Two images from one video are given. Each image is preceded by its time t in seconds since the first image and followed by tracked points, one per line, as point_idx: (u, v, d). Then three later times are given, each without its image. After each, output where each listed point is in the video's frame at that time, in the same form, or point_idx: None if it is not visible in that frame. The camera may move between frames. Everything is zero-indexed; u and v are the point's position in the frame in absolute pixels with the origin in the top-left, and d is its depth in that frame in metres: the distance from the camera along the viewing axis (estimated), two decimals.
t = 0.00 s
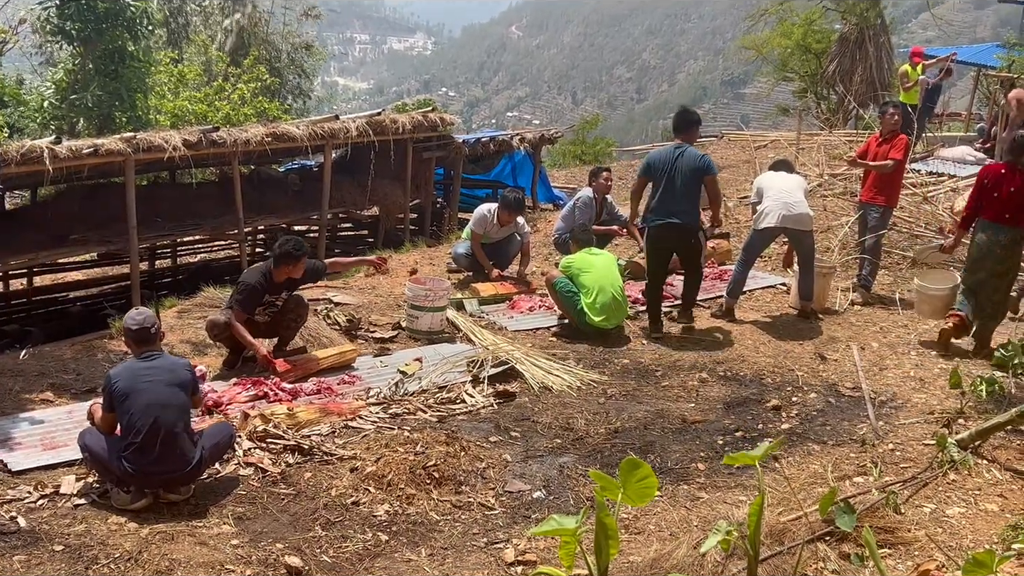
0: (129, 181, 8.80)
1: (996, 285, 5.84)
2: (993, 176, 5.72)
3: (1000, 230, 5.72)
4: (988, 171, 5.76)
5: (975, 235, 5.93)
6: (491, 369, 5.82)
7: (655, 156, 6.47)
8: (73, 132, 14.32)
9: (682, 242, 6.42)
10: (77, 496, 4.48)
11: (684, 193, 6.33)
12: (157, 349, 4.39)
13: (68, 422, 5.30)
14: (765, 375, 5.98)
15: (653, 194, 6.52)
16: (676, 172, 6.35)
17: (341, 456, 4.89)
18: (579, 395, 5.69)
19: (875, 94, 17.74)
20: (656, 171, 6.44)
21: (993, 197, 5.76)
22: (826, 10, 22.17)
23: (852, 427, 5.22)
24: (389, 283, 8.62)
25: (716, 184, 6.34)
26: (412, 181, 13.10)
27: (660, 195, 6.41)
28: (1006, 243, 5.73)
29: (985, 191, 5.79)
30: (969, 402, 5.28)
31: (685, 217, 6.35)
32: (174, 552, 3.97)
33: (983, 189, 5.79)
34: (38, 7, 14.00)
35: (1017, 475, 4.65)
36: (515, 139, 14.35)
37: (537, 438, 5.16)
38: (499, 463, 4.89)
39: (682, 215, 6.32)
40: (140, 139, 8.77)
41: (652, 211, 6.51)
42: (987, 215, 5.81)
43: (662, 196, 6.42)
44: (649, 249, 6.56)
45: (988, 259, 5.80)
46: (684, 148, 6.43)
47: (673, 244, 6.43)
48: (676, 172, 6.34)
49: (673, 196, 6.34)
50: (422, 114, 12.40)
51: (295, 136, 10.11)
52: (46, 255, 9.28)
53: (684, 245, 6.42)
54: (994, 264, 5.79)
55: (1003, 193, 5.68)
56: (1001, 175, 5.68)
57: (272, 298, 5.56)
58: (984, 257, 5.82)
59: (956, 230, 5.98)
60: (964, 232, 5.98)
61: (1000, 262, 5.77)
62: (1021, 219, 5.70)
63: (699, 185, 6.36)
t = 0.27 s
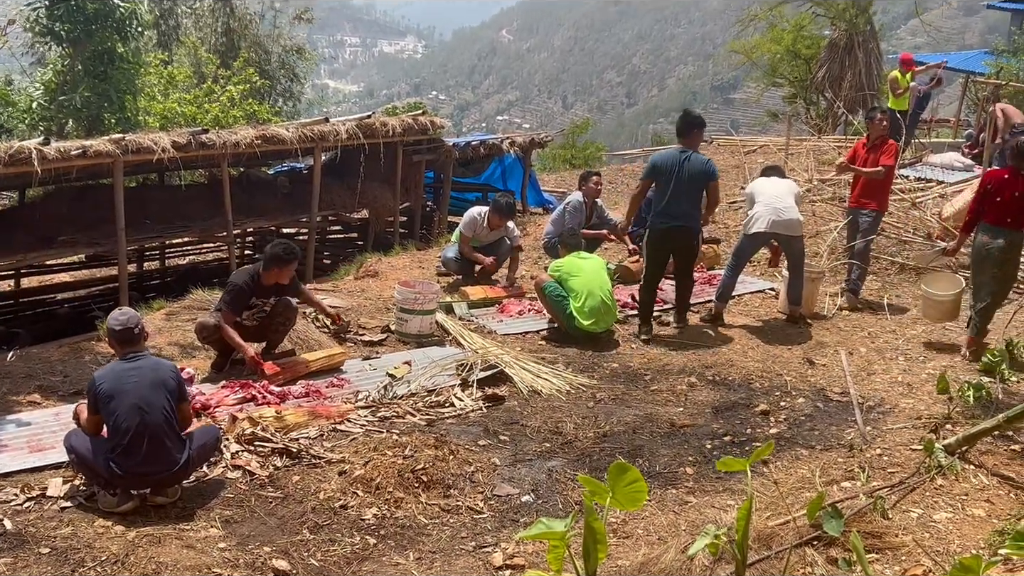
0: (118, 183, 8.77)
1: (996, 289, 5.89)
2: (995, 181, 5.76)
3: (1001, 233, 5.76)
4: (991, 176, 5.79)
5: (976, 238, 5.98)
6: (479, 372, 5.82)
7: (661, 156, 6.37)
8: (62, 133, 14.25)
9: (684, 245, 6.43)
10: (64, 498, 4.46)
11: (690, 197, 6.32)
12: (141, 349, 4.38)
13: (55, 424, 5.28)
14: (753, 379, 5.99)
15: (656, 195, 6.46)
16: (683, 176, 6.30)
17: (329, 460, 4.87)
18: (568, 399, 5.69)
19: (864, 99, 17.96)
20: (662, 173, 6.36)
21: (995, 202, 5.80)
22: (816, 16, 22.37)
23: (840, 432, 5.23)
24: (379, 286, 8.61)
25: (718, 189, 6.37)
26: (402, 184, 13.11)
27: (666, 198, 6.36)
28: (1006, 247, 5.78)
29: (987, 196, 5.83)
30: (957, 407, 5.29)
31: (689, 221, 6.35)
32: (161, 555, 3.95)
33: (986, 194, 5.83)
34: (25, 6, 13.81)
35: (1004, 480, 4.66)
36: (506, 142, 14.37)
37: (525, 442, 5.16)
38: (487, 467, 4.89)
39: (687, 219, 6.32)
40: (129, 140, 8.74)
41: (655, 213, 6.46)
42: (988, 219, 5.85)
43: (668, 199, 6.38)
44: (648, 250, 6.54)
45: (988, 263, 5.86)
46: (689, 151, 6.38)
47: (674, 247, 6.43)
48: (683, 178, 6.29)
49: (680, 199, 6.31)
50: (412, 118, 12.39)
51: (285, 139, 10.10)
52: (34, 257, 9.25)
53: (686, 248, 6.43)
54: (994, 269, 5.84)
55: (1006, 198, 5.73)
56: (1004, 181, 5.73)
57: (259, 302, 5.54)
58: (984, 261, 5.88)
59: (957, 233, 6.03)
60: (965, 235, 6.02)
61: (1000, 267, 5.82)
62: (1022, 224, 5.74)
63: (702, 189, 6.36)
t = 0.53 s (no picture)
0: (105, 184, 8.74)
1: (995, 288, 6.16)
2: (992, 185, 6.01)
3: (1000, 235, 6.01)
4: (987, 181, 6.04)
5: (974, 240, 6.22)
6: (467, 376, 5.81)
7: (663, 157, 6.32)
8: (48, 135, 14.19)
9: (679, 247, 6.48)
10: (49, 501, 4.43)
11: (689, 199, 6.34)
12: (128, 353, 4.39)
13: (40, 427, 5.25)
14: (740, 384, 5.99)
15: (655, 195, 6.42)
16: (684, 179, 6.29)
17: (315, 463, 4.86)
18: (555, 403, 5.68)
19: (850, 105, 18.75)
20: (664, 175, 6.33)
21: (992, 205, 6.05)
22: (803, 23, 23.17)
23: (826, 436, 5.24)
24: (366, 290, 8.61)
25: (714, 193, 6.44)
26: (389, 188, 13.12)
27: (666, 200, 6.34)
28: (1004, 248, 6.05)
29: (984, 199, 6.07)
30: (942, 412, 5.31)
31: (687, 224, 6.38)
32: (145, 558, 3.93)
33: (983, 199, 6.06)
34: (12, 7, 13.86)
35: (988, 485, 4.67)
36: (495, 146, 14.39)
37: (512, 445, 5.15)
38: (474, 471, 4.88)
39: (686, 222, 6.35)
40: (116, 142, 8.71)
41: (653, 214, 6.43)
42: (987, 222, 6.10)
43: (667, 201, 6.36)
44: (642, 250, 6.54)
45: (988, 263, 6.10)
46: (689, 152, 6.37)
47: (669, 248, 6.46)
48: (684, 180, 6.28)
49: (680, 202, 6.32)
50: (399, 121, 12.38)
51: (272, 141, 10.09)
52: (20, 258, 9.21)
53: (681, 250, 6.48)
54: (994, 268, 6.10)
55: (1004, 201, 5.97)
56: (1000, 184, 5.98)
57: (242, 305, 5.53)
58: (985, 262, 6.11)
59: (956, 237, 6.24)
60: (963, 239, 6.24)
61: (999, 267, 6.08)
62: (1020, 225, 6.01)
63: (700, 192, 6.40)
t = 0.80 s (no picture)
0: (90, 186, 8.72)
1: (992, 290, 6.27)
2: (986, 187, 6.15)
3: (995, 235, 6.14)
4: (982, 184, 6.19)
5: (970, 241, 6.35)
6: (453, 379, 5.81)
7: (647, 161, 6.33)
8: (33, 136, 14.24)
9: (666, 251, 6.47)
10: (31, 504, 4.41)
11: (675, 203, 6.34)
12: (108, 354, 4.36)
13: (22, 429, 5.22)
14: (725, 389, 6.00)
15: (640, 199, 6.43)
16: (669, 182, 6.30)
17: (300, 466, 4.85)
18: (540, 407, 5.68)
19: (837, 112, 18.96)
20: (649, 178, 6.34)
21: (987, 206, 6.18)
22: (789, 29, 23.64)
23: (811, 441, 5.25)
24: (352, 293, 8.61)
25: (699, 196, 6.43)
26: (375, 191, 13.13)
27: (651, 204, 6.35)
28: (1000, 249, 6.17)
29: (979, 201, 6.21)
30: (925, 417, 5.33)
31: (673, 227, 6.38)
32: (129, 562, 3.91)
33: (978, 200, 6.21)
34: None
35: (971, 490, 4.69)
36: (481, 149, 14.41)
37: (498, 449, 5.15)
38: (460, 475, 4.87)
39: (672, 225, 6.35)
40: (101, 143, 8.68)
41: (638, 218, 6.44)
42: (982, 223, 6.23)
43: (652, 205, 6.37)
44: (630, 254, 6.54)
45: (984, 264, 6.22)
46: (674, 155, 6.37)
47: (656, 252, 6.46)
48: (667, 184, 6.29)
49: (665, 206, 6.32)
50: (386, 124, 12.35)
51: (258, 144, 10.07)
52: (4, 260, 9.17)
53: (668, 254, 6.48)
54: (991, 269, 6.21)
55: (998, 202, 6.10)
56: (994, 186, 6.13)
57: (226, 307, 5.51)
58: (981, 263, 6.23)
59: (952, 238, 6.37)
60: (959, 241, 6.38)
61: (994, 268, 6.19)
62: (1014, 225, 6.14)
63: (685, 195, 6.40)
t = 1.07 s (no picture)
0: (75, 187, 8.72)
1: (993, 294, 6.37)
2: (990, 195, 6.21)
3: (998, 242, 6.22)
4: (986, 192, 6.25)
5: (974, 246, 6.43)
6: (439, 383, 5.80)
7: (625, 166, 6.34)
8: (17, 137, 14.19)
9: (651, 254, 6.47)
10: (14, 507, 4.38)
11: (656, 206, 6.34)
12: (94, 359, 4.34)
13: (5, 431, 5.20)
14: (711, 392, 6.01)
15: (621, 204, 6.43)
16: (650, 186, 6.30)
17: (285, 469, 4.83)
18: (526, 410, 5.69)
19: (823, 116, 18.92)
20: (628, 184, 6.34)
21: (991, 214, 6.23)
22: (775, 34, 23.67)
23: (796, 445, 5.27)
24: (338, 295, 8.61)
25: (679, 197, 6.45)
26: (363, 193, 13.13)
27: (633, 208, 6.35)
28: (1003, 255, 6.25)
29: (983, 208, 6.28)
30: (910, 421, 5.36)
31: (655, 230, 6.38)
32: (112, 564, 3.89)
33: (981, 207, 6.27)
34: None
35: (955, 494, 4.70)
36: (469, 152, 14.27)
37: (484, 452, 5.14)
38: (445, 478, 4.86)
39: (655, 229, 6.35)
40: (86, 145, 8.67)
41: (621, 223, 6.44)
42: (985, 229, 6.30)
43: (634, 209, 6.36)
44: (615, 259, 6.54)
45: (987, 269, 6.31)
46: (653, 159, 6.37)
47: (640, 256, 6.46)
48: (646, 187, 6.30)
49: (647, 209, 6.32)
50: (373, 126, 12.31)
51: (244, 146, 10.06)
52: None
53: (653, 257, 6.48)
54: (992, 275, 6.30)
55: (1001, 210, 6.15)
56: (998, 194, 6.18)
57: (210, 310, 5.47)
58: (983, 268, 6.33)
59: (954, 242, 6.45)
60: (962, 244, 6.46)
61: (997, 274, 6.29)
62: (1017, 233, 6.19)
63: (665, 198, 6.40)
==================================================
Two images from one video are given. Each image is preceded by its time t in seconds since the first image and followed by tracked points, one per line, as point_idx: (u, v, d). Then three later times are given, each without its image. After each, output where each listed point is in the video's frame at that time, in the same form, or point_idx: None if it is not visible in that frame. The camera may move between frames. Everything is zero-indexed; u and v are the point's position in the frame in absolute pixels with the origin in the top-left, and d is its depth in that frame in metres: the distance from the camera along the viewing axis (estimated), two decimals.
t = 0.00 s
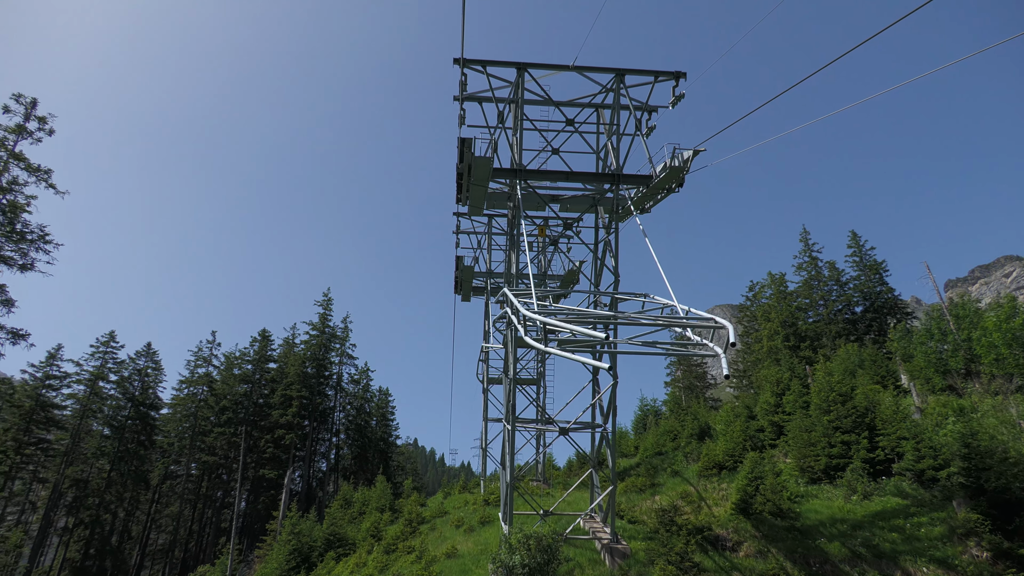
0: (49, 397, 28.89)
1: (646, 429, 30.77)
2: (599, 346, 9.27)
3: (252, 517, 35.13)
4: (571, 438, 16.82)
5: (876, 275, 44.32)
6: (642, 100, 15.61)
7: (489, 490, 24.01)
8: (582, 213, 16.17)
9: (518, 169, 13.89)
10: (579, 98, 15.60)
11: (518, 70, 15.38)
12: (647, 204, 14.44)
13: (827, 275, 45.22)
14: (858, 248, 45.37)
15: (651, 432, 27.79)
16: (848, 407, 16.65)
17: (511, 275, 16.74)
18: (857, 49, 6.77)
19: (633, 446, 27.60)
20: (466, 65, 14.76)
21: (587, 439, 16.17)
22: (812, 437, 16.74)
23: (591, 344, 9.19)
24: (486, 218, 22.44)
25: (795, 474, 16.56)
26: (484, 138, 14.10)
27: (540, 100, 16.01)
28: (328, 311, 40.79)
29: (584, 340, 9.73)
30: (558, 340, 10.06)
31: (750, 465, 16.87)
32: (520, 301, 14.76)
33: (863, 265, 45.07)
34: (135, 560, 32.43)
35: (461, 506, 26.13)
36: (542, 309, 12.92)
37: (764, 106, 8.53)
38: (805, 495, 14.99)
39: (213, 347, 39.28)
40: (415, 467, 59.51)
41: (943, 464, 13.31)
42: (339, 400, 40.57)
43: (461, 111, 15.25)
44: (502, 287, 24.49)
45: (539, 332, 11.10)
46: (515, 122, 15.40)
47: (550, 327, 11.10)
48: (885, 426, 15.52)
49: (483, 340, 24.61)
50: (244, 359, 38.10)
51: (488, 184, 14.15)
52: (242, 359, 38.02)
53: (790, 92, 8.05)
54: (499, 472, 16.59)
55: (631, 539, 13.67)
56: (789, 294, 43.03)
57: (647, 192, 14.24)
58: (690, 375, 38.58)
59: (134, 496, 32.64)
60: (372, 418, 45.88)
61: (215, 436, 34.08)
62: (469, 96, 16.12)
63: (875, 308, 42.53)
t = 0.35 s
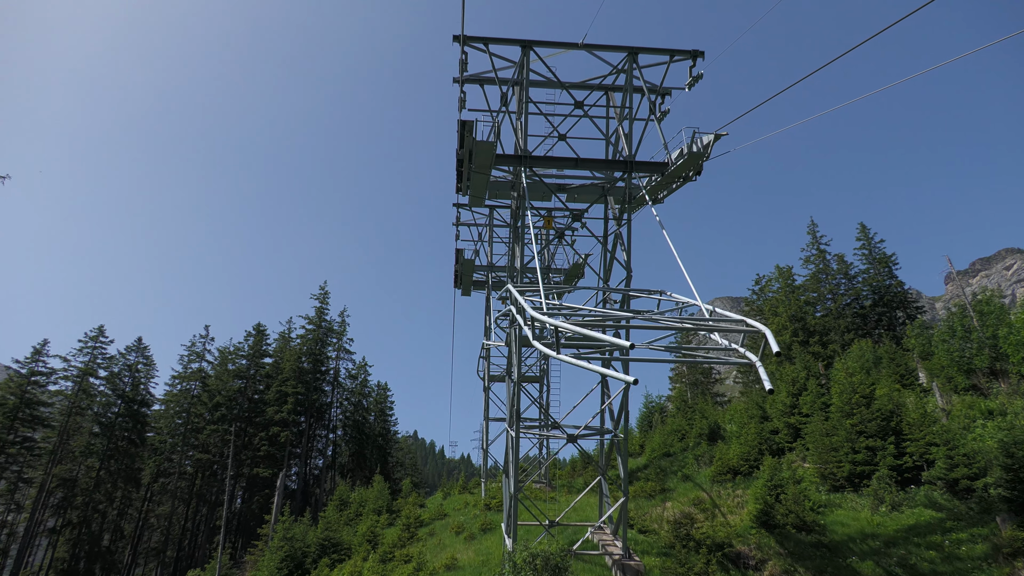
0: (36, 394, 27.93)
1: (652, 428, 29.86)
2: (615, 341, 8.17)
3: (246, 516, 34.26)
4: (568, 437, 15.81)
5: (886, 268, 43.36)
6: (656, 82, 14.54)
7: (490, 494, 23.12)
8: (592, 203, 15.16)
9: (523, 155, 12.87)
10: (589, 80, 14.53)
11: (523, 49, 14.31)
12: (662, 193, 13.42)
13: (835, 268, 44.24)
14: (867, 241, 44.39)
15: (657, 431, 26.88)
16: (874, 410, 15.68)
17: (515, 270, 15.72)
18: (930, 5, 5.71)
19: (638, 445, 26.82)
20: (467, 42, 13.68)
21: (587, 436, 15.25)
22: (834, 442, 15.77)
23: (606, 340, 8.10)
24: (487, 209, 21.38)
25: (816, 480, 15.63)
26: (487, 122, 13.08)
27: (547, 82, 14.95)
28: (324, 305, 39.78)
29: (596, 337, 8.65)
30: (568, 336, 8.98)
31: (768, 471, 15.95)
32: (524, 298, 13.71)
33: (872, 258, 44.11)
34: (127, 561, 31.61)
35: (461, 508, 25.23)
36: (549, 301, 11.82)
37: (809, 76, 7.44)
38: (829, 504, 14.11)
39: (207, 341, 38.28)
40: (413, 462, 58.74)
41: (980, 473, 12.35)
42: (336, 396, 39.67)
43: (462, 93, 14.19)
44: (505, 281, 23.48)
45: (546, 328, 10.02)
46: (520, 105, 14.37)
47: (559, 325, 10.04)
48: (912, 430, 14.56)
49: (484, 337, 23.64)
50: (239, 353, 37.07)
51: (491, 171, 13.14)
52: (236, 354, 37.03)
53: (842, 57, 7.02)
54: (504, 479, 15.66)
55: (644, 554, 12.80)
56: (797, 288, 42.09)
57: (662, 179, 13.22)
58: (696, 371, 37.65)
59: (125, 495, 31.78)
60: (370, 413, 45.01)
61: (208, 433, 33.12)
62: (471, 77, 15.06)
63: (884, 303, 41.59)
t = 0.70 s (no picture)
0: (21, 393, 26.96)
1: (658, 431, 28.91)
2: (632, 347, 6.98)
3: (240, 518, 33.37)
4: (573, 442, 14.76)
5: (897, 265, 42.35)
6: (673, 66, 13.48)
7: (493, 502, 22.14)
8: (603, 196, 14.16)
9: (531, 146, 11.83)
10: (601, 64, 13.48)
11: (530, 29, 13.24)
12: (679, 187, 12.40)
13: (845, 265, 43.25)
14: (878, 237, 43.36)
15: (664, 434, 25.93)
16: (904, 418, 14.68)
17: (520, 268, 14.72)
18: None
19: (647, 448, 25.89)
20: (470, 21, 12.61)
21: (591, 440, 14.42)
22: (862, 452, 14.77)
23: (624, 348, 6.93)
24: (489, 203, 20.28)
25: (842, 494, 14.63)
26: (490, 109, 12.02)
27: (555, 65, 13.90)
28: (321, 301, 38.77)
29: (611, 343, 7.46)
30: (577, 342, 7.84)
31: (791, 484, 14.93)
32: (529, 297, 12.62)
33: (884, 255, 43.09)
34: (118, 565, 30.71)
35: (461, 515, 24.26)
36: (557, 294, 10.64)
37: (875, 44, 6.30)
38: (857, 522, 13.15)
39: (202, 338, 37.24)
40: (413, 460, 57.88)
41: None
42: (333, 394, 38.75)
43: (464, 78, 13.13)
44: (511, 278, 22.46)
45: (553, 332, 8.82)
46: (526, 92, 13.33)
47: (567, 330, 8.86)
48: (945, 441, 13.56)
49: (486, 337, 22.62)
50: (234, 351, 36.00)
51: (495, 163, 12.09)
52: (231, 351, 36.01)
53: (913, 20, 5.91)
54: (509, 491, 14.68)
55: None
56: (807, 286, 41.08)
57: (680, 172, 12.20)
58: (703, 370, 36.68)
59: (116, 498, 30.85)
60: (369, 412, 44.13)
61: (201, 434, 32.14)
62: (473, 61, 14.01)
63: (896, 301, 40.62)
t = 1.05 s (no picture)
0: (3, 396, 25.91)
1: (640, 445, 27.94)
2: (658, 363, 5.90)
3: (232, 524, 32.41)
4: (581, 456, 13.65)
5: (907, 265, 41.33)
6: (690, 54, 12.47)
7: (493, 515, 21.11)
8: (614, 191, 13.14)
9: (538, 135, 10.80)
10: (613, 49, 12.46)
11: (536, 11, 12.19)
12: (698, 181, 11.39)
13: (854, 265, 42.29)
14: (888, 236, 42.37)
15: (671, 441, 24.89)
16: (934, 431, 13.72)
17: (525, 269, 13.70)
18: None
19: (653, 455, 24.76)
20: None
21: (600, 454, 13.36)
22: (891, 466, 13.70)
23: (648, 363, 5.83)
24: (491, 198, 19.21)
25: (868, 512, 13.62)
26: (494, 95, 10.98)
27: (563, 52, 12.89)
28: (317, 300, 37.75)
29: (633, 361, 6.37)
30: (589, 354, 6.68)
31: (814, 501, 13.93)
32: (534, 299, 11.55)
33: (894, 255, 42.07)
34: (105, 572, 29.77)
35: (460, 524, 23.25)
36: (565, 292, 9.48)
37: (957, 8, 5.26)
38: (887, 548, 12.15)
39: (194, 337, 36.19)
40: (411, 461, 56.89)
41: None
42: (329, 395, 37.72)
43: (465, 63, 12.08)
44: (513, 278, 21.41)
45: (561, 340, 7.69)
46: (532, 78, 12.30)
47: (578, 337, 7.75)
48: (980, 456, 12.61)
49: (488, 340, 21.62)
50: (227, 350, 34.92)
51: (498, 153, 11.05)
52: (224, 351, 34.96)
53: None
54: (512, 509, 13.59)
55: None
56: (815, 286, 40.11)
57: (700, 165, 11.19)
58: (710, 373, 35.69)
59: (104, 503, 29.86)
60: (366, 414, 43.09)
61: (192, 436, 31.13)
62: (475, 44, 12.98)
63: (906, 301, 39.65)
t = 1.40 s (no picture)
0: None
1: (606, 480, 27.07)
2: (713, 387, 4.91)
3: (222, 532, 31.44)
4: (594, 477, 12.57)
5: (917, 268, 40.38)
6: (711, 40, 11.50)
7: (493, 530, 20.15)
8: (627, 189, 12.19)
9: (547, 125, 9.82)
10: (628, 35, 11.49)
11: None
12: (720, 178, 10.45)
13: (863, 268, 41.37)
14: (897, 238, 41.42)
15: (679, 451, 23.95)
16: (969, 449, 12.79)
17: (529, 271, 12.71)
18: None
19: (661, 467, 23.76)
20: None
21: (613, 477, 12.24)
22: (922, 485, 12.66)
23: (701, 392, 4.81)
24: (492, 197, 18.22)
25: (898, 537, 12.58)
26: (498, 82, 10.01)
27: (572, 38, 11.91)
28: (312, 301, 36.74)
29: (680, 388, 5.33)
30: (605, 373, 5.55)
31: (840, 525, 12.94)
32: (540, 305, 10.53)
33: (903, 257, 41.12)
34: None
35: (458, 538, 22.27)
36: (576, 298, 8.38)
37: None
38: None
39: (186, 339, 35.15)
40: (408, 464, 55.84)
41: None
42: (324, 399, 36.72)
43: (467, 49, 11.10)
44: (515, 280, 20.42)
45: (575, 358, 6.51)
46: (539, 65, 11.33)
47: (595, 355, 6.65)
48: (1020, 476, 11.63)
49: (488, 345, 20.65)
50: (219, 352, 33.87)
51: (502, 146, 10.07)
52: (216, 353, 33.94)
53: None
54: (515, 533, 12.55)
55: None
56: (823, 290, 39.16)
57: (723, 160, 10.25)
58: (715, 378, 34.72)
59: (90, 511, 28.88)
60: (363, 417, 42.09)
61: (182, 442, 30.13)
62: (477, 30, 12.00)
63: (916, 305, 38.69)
==================================================
(Work order):
In the listing above, locate the line with "19: (633, 446, 27.60)" and the line with "40: (415, 467, 59.51)", then extract exactly those lines and every line between them, and nothing more.

(Completed exercise):
19: (633, 446, 27.60)
20: (466, 65, 14.76)
21: (587, 439, 16.17)
22: (812, 437, 16.74)
23: (591, 344, 9.19)
24: (486, 218, 22.44)
25: (795, 474, 16.56)
26: (484, 138, 14.10)
27: (540, 100, 16.01)
28: (328, 311, 40.79)
29: (584, 340, 9.73)
30: (558, 340, 10.06)
31: (750, 465, 16.87)
32: (520, 301, 14.76)
33: (863, 265, 45.07)
34: (135, 560, 32.43)
35: (461, 506, 26.13)
36: (542, 309, 12.92)
37: (764, 106, 8.53)
38: (805, 495, 14.99)
39: (213, 347, 39.28)
40: (415, 467, 59.51)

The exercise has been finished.